A more generalized k-t approach does not rely on such separation of temporal frequency data. This technique, called k-t BLAST (broad-use linear acquisition speed-up technique),75 enables much higher acceleration factors than UNFOLD, while similarly not being constrained by the number of coil elements. The principle of k-t BLAST is simple. The time-series MRI data are uniformly undersampled in k-t space (i.e., different parts of k-space are collected at different times to form a sheared grid pattern—“quasi” diamond pattern—in k-t space). On Fourier transformation of this undersampled k-t data set, a replication of objects in the corresponding x-f space is obtained (i.e., pixels are aliased). Fully sampled data would yield x-f space that has fairly localized signal with noise everywhere else (i.e., pixels are not aliased). In the undersampled case, the object in x-f space is replicated throughout, and may overlap. This is in contrast to the case of UNFOLD, where the aliased or replicated objects do not overlap with the primary object. Because the replicated objects may overlap, the use of a low-pass filter as in UNFOLD would also remove data from the unaliased pixels. A much better method to remove the aliased pixels is needed.

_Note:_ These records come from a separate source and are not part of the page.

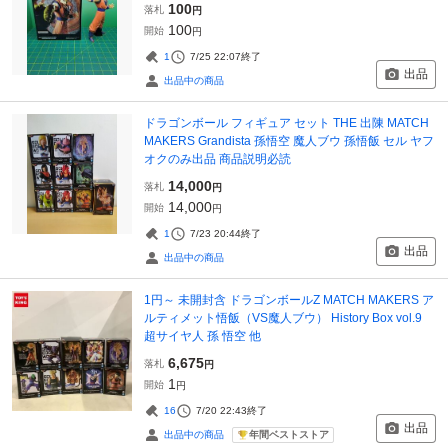
100
落札
円
100
開始
円
1
7/25 22:07
終了
出品
出品中の商品
ドラゴンボール フィギュア セット THE 出陳 MATCH
MAKERS Grandista 孫悟空 魔人ブウ 孫悟飯 セル ヤフ
オクのみ出品 商品説明必読
14,000
落札
円
14,000
開始
円
1
7/23 20:44
終了
出品
出品中の商品
1円～ 未開封含 ドラゴンボールZ MATCH MAKERS ア
ルティメット悟飯（VS魔人ブウ） History Box vol.9
超サイヤ人 孫 悟空 他
6,675
落札
円
1
開始
円
16
7/20 22:43
終了
出品
年間ベストストア
出品中の商品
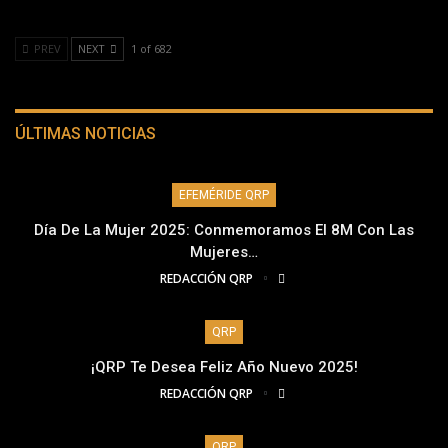
PREV
NEXT
1 of 682
ÚLTIMAS NOTICIAS
EFEMÉRIDE QRP
Día De La Mujer 2025: Conmemoramos El 8M Con Las
Mujeres…
REDACCIÓN QRP
QRP
¡QRP Te Desea Feliz Año Nuevo 2025!
REDACCIÓN QRP
QRP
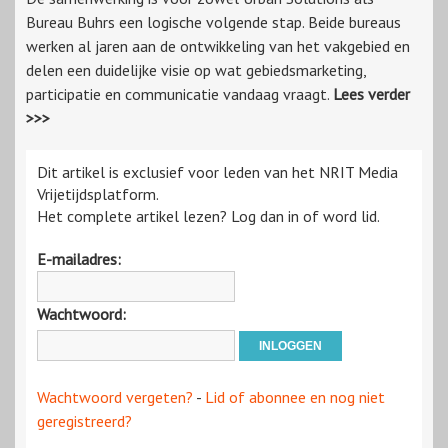
Bureau Buhrs een logische volgende stap. Beide bureaus
werken al jaren aan de ontwikkeling van het vakgebied en
delen een duidelijke visie op wat gebiedsmarketing,
participatie en communicatie vandaag vraagt.
Lees verder
>>>
Dit artikel is exclusief voor leden van het NRIT Media
Vrijetijdsplatform.
Het complete artikel lezen? Log dan in of word lid.
E-mailadres:
Wachtwoord:
Wachtwoord vergeten?
-
Lid of abonnee en nog niet
geregistreerd?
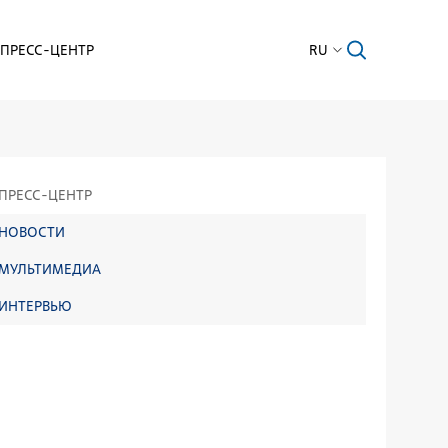
ПРЕСС-ЦЕНТР
RU
ПРЕСС-ЦЕНТР
НОВОСТИ
МУЛЬТИМЕДИА
ИНТЕРВЬЮ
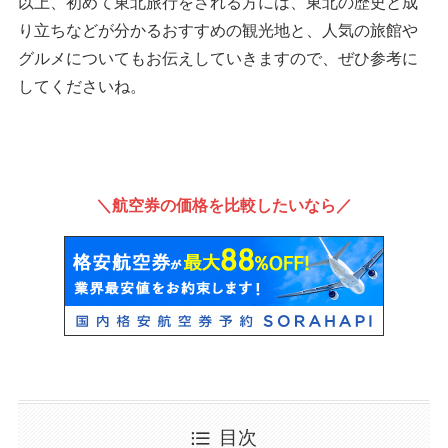
以上、初めて東北旅行をされる方には、東北の歴史と成
り立ちなどが分かるおすすめの観光地と、人気の旅館や
グルメについてもお伝えしていきますので、ぜひ参考に
してくださいね。
＼航空券の価格を比較したいなら／
目次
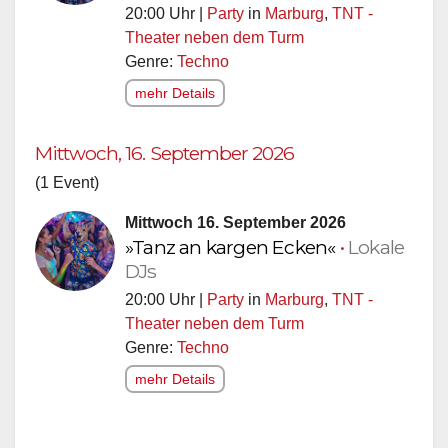
20:00 Uhr |
Party
in
Marburg
,
TNT -
Theater neben dem Turm
Genre:
Techno
mehr Details
Mittwoch, 16. September 2026
(1 Event)
Mittwoch 16. September 2026
»Tanz an kargen Ecken«
•
Lokale
DJs
20:00 Uhr |
Party
in
Marburg
,
TNT -
Theater neben dem Turm
Genre:
Techno
mehr Details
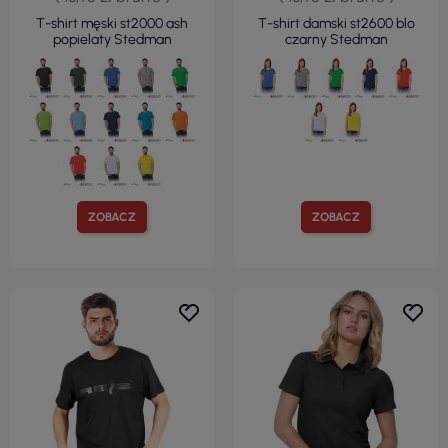
T-shirt męski st2000 ash
T-shirt damski st2600 blo
popielaty Stedman
czarny Stedman
ZOBACZ
ZOBACZ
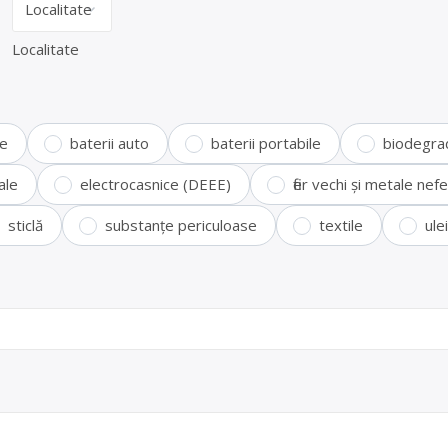
Localitate
te
baterii auto
baterii portabile
biodegra
ale
electrocasnice (DEEE)
fier vechi și metale ne
sticlă
substanțe periculoase
textile
ule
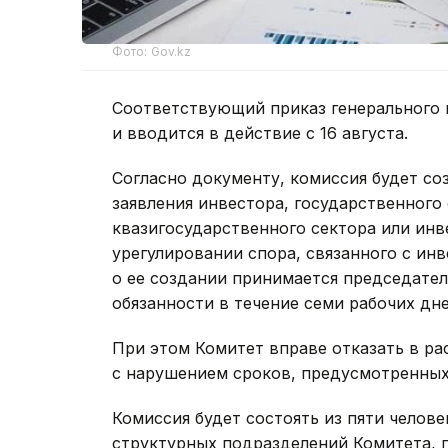
Фото: Gov.kz
Соответствующий приказ генерального 
и вводится в действие с 16 августа.
Согласно документу, комиссия будет со
заявления инвестора, государственного 
квазигосударственного сектора или ин
урегулировании спора, связанного с ин
о ее создании принимается председате
обязанности в течение семи рабочих дне
При этом Комитет вправе отказать в ра
с нарушением сроков, предусмотренны
Комиссия будет состоять из пяти челове
структурных подразделений Комитета, 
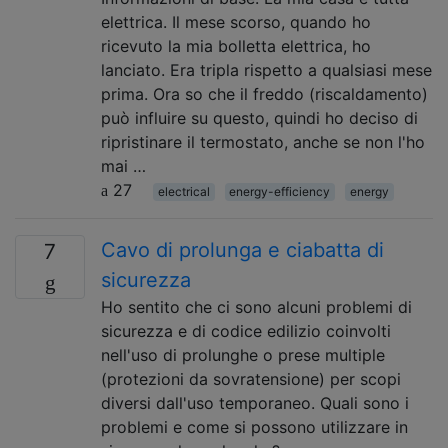
elettrica. Il mese scorso, quando ho
ricevuto la mia bolletta elettrica, ho
lanciato. Era tripla rispetto a qualsiasi mese
prima. Ora so che il freddo (riscaldamento)
può influire su questo, quindi ho deciso di
ripristinare il termostato, anche se non l'ho
mai …
27
electrical
energy-efficiency
energy
Cavo di prolunga e ciabatta di
7
sicurezza
Ho sentito che ci sono alcuni problemi di
sicurezza e di codice edilizio coinvolti
nell'uso di prolunghe o prese multiple
(protezioni da sovratensione) per scopi
diversi dall'uso temporaneo. Quali sono i
problemi e come si possono utilizzare in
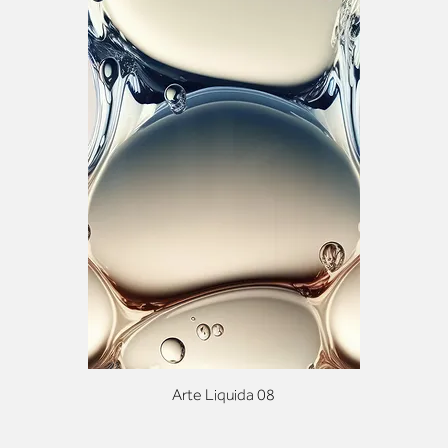
Arte Liquida 08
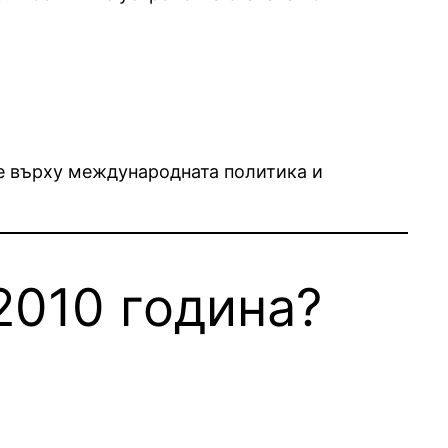
ие върху международната политика и
2010 година?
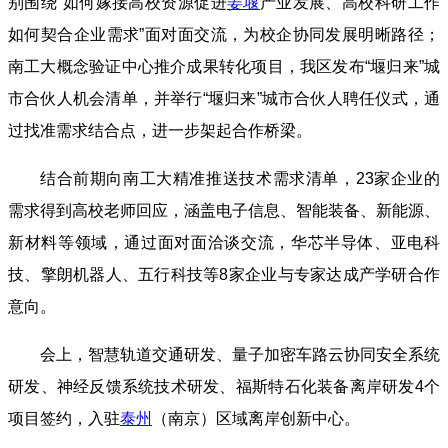
别围绕“如何嫁接高校资源促进
姜堰
产业发展、高校科研工作
如何契合企业需求”面对面交流，为校企协同发展明晰路径；
南工大概念验证中心推介成果转化项目，我区发布“堰归来”城
市合伙人机会清单，并举行“堰归来”城市合伙人聘任仪式，通
过找准需求结合点，进一步架起合作桥梁。
结合前期向南工大精准推送技术需求清单，23家企业的
需求得到高校老师回应，涵盖电子信息、智能装备、新能源、
新材料等领域，通过面对面洽谈交流，华芯半导体、亚电科
技、擎朗机器人、五行科技等8家企业与专家达成产学研合作
意向。
会上，智慧轨道交通研发、量子加密车路云协同安全系统
研发、神经反馈系统技术研发、福斯特石化装备离岸研发4个
项目签约，入驻
泰州
（南京）区域离岸创新中心。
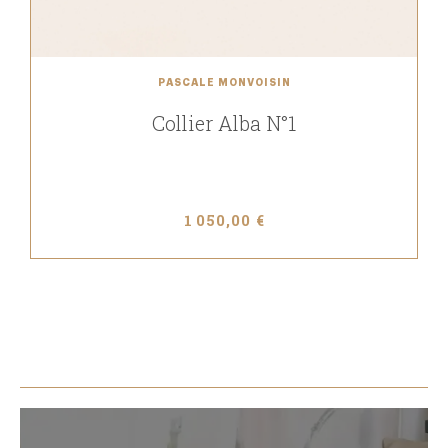
PASCALE MONVOISIN
Collier Alba N°1
1 050,00 €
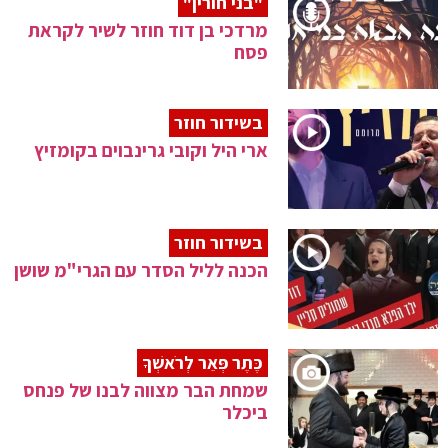
"בני חורין"
מרדכי בן דוד חוזר לשיר לקראת
פסח
בשידור חוזר
ארי היל וקובי גרינבוים בקומזיץ
בשידור חוזר
הכנה לליל הסדר עם הגרי"מ שושן
כֶּתֶר פְּאֵר לְרֹאשְׁךָ
שמחת הבר מצווה לבנו של פנחס
ביכלר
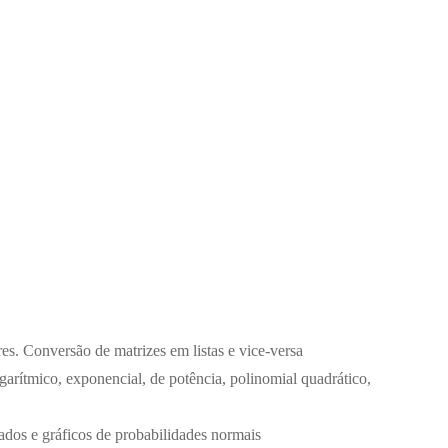
es. Conversão de matrizes em listas e vice-versa
ogarítmico, exponencial, de potência, polinomial quadrático,
icados e gráficos de probabilidades normais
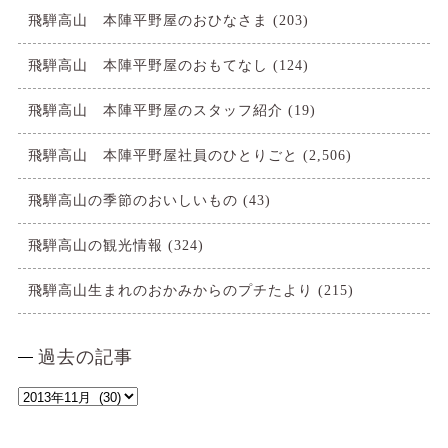
飛騨高山 本陣平野屋のおひなさま
(203)
飛騨高山 本陣平野屋のおもてなし
(124)
飛騨高山 本陣平野屋のスタッフ紹介
(19)
飛騨高山 本陣平野屋社員のひとりごと
(2,506)
飛騨高山の季節のおいしいもの
(43)
飛騨高山の観光情報
(324)
飛騨高山生まれのおかみからのプチたより
(215)
過去の記事
過
去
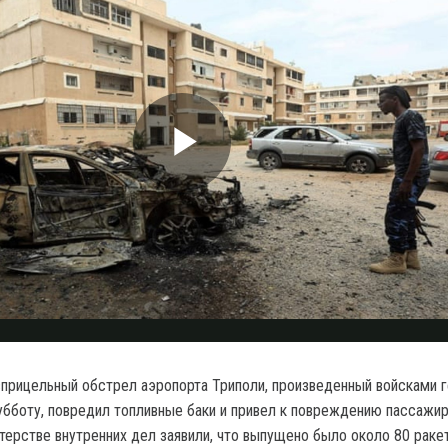
сприцельный обстрел аэропорта Триполи, произведенный войсками 
убботу, повредил топливные баки и привел к повреждению пассажи
терстве внутренних дел заявили, что выпущено было около 80 ракет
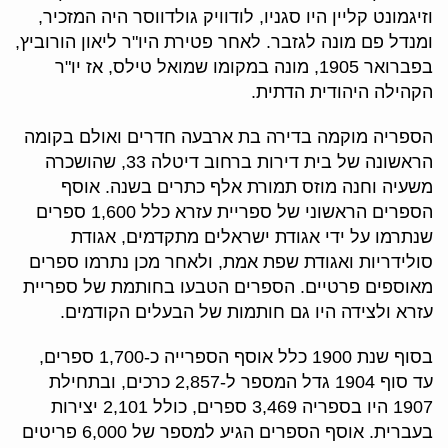
וזיגמונט קליין היו סגניו, לודוויק גולדווסר היה המזכיר,
ומנדל פם מונה לגזבר. לאחר פטירת היו"ר ליאון הורוביץ,
בפברואר 1905, מונה במקומו שמואל טילס, אז יו"ר
הקהילה היהודית הדתית.
הספריה מוקמה בדירה בת ארבעה חדרים ואולם בקומה
הראשונה של בית דירות ברחוב דיטלה 33, שהושכרה
משעיה וחנה מוזס תמורת אלף כתרים בשנה. אוסף
הספרים הראשוני של ספריית עזרא כלל 1,600 ספרים
שנתרמו על ידי אגודת ישראלים מתקדמים, אגודת
סולידריות ואגודת שפת אמת, ולאחר מכן נתרמו ספרים
מאוספים פרטיים. הספרים הטבעו בחותמת של ספריית
עזרא ולצידה היו גם חותמות של הבעלים הקודמים.
בסוף שנת 1900 כלל אוסף הספרייה כ-1,700 ספרים,
עד סוף 1904 גדל המספר ל-2,857 כרכים, ובתחילת
1907 היו בספריה 3,469 ספרים, כולל 2,101 יצירות
בעברית. אוסף הספרים הגיע למספר של 6,000 פריטים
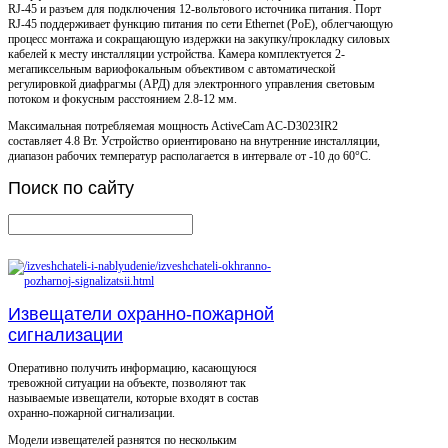
RJ-45 и разъем для подключения 12-вольтового источника питания. Порт
RJ-45 поддерживает функцию питания по сети Ethernet (PoE), облегчающую
процесс монтажа и сокращающую издержки на закупку/прокладку силовых
кабелей к месту инсталляции устройства. Камера комплектуется 2-
мегапиксельным вариофокальным объективом с автоматической
регулировкой диафрагмы (АРД) для электронного управления световым
потоком и фокусным расстоянием 2.8-12 мм.
Максимальная потребляемая мощность ActiveCam AC-D3023IR2
составляет 4.8 Вт. Устройство ориентировано на внутренние инсталляции,
диапазон рабочих температур располагается в интервале от -10 до 60°C.
Поиск
по сайту
Извещатели охранно-пожарной
сигнализации
Оперативно получить информацию, касающуюся
тревожной ситуации на объекте, позволяют так
называемые извещатели, которые входят в состав
охранно-пожарной сигнализации.
Модели извещателей разнятся по нескольким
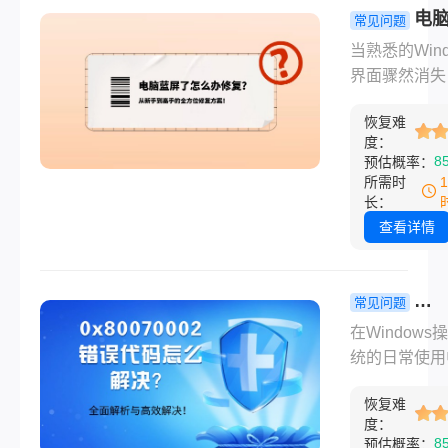
通常意味着系
电
常见问题
准备运行该程
了怎么办修
当熟悉的Wind
时，所需的某
从新手到高
界面骤然消失
键组件或环境
全方位修复
而代之的是一
了问题。它可
案！
恢复难
冷的蓝色屏幕
于系统文件损
度：
人费解的白色
8
预估概率：
兼容性冲突、
时，任何用户
所需时
不足，或是更
都会为之一沉
长：
的系统配置错
屏死机（Blue
查看详情
Screen of Dea
BSOD），是
Windows系
常见问题
到无法自行恢
0x800700
在Windows
严重错误时，
代码怎么解
统的日常使用
护硬件和数据
全面解析与
尤其是在进行
发的最后一道
解决！
恢复难
更新、安装或
度：
线。它并非世
软件时，您可
8
预估概率：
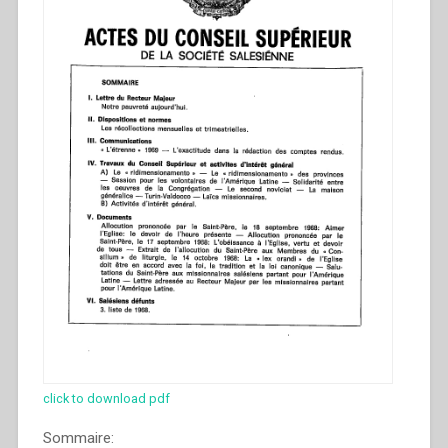
click to download pdf
Sommaire:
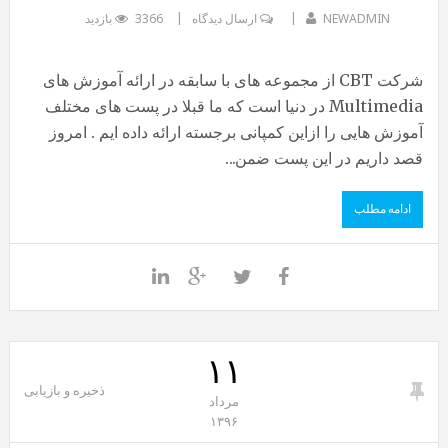
NEWADMIN
ارسال دیدگاه
3366 بازدید
شرکت CBT از مجموعه های با سابقه در ارائه آموزش های
Multimedia در دنیا است که ما قبلا در پست های مختلف
آموزش هایی را ازاین کمپانی برجسته ارائه داده ایم . امروز
قصد داریم در این پست ضمن...
ادامه مطلب
۱۱
ذخیره و بازیابی
مرداد
۱۳۹۶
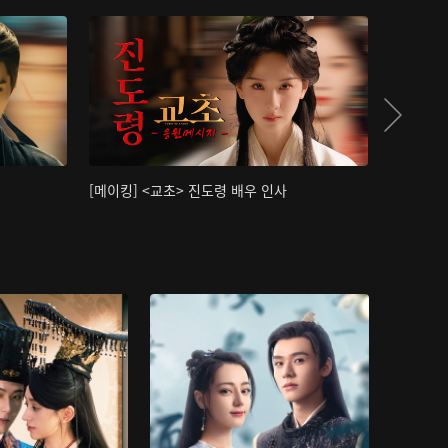
[메이킹] <교초> 진도령 배우 인사
[메이킹]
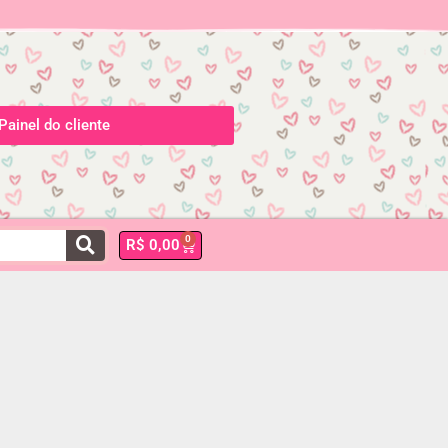
Painel do cliente
0
R$
0,00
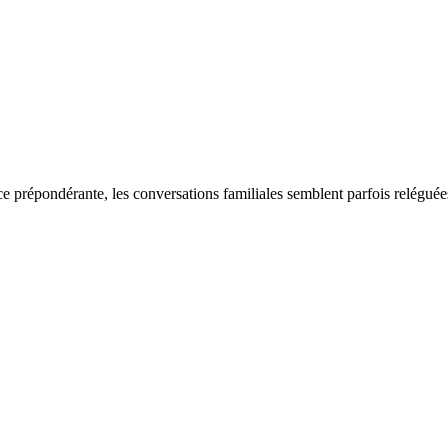
e prépondérante, les conversations familiales semblent parfois relégué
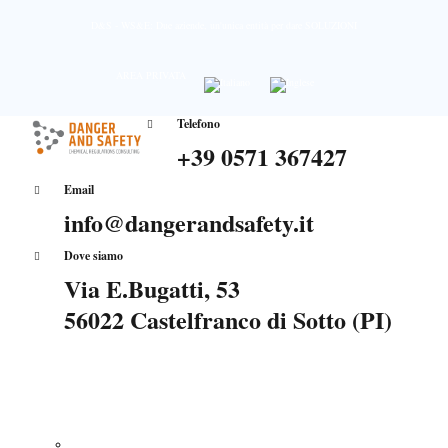
D&S - WS&E: Due aziende, un'unica entità per dare SOLUZIONI
AREA PRIVATA
Telefono
+39 0571 367427
Email
info@dangerandsafety.it
Dove siamo
Via E.Bugatti, 53
56022 Castelfranco di Sotto (PI)
Home
Classificazione dei rifiuti
Chi siamo
Servizi
REGOLAMENTO REACH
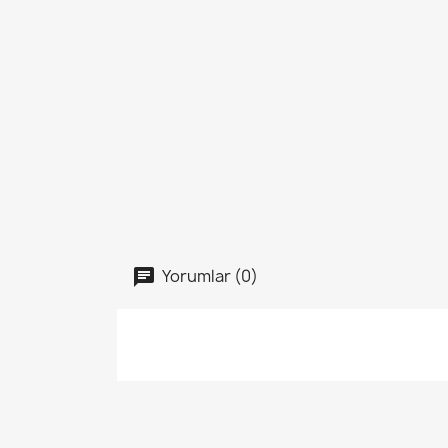
Yorumlar (0)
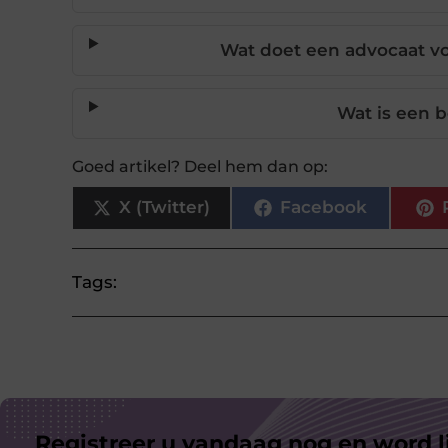
Wat doet een advocaat vo
Wat is een 
Goed artikel? Deel hem dan op:
X (Twitter)
Facebook
Tags:
Registreer u vandaag nog en word l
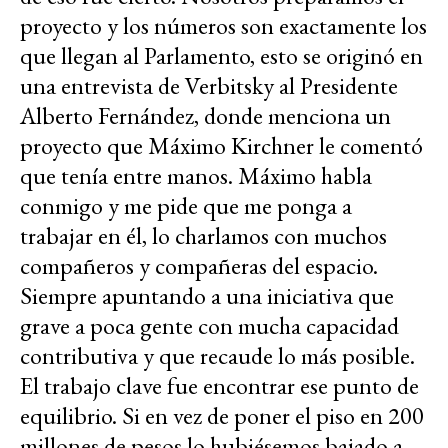
proyecto y los números son exactamente los
que llegan al Parlamento, esto se originó en
una entrevista de Verbitsky al Presidente
Alberto Fernández, donde menciona un
proyecto que Máximo Kirchner le comentó
que tenía entre manos. Máximo habla
conmigo y me pide que me ponga a
trabajar en él, lo charlamos con muchos
compañeros y compañeras del espacio.
Siempre apuntando a una iniciativa que
grave a poca gente con mucha capacidad
contributiva y que recaude lo más posible.
El trabajo clave fue encontrar ese punto de
equilibrio. Si en vez de poner el piso en 200
millones de pesos lo hubiésemos bajado a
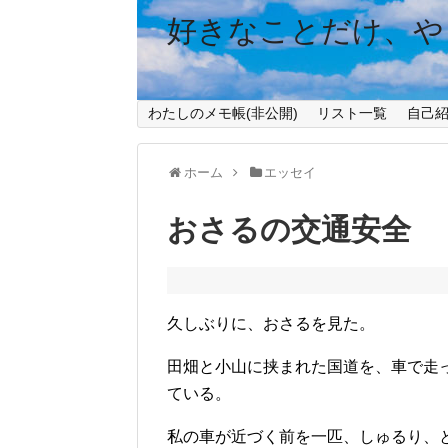
好きなことだけ、や
わたしのメモ帳(非公開)
リスト一覧
自己
ホーム
エッセイ
おさるの交通安全
久しぶりに、おさるを見た。
田畑と小山に挟まれた国道を、車で走
ている。
私の車が近づく前を一匹、しゅるり、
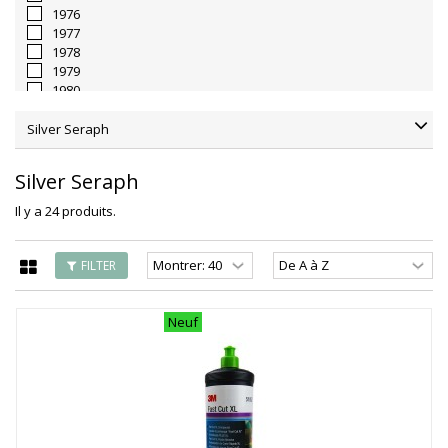
1976
1977
1978
1979
1980
1981
1982
Silver Seraph
1983
1984
Silver Seraph
1985
1986
Il y a 24 produits.
1987
1988
1989
FILTER
1990
1991
1992
Neuf
1993
1994
1995
1996
1997
1998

An inverse Fourier transformation back to k-t space yields an approximation of a fully sampled set that can be reconstructed normally to obtain alias-free images. In this manner, eightfold acceleration for cardiac imaging with reduced artifacts relative to a sliding-window reconstruction has been achieved without the use of multiple element phased-array coils.75,76
Real-Time MRI
Rapid imaging pulse sequences are most useful when employed in the context of a system capable of high-speed reconstruction, real-time image display, and interactive scan-plane control. Such a setup was first developed and demonstrated by Wright et al.,77 who used a workstation and array processor connected to a conventional MRI scanner. Other systems were developed later to enable real-time graphic control of the scan plane, or control by the use of three-dimensional hardware controllers.78,79 Real-time interactive MRI systems have been applied to coronary MRI,80 evaluation of left-ventricular function, MRI color flow,81 and interventional guidance,82 among other applications in the heart, and commercial real-time MRI systems are now widely available.